Dans le cadre religieux ou surnaturel, quand une force représente en même temps la menace de la sécurité du peuple, et est l’objet d’un culte non-surveillé par le gouvernement, cette force-là doit nécessairement être réprimée.

D’ailleurs, le phénomène nommé « culte abusif » ( yinci 淫祠) est très ordinaire dans le domaine de la croyance populaire. Les Chinois anciens ont la tradition de rendre le culte à une variété d’objets et de personnes, considérés comme capables de les protéger et les aider, dignes d’un hommage particulier, ou, comme dans notre cas, susceptibles de nous causer des fléaux, faute de sacrifices. Et si les gens leur dressent des temples et consacrent des sacrifices, ces objets et ces personnes pourront occuper des places quasi-équivalentes des dieux, seulement ils auront une influence moins importante.

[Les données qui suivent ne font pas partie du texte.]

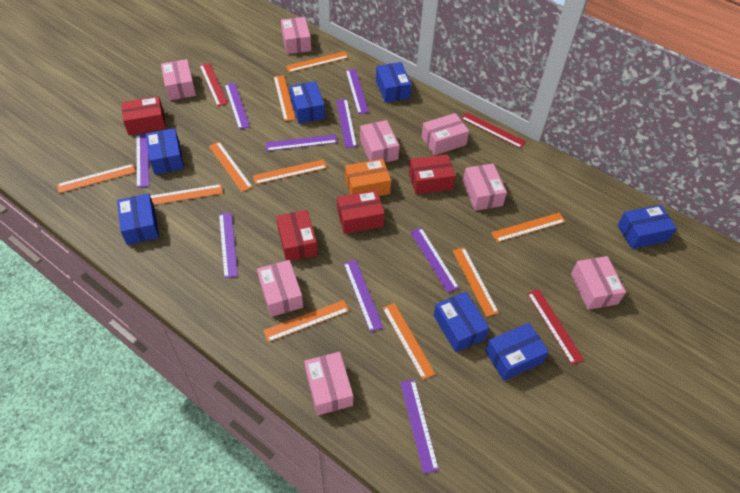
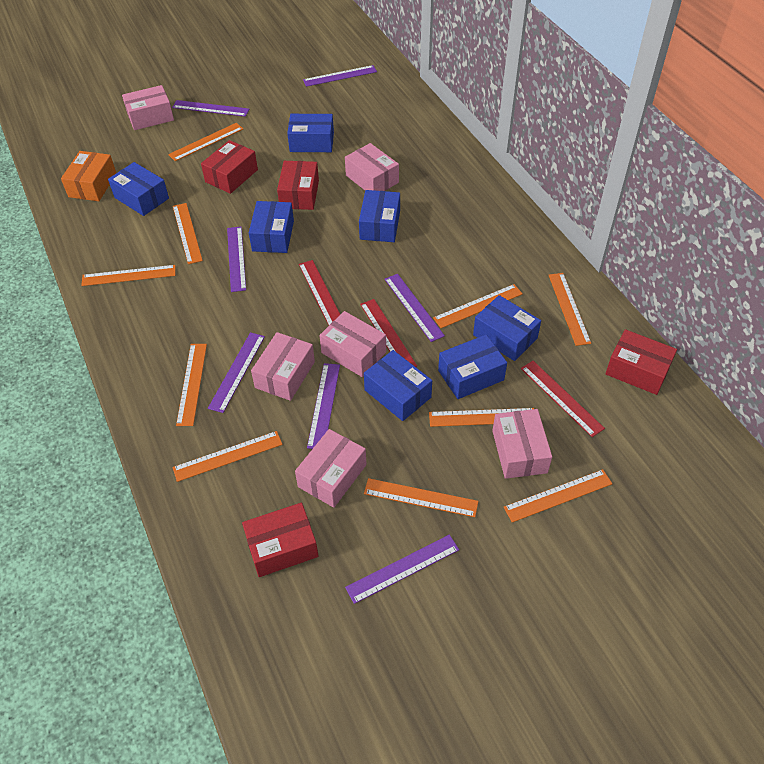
pink box: 8 -> 6
purple ruler: 9 -> 7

Le culte abusif est dans la plupart des cas régional et il existe souvent dans une durée courte, en raison de l’utilitarisme des croyants qui ont le culte seulement pour satisfaire leurs voeux ou se protéger de toutes sortes de désastres, et qui construisent les temples et consacrent les sacrifices pour des buts déterminés. Les objets et les personnes de culte varient selon les différentes régions et leurs choix sont souvent subjectifs et hasardeux.

Le culte abusif a souvent pour résultat la consommation démesurée de force humaine et d’argent, c’est pourquoi le gouvernement a toujours tendance à le réprimer, ce qui nous amène à l’autre point remarquable dans le texte : le conflit entre le « dieu à devenir » et l’autorité gouvernementale. Dans notre texte, les trois tours de calamités ( l’épidémie, les petits insectes mortels, les incendies) sont en apparence destinés aux gens ordinaires puisque c’est eux qui en sont les victimes, mais au fond les calamités sont causées pour défier le pouvoir central, le roi de Wu, puisque il ne permet pas d’élever le temple en honneur de Jiang Ziwen. Nous voyons là un thème très développé dans la littérature merveilleuse chinoise : le débat entre les dieux et le pouvoir de l’Etat. Il existe une relation délicate entre les deux ordres. La croyance des dieux est quelquefois mise au service de l’Etat pour maintenir la stabilité et l’harmonie sociales, mais une fois qu’elle est jugée comme susceptible de nuire à la bonne administration et de menacer le pouvoir politique, le gouvernement les élimine sans hésitation pour garantir l’absolue autorité de l’Etat. Il est aussi à noter que malgré les conflits, le mort Jiang Ziwen doit avoir la

reconnaissance sociale ( soit en forme de la construction d’un temple, soit par l’investiture dans un poste mandarinal ) pour devenir un vrai dieu, et que finalement c’est l’autorité administrative ou politique qui a « légalisé » son statut de dieu, en lui accordant une place dans le système officiel :

« Le prince envoya un ambassadeur pour conférer à Ziwen le titre de marquis de la capitale et celui de colonel du Changshui à son frère cadet Zixu ».

Comme l’action de réprimer, celle d’amadouer de la part du gouvernement à l’égard de ces dieux montre bien son effort pour les intégrer dans le système politique. Ainsi se nouent des relations entre les deux bureaucraties, la réelle, celle des hommes, et la fictive, celle des dieux, sur laquelle la bureaucratie réelle a toujours droit de contrôle.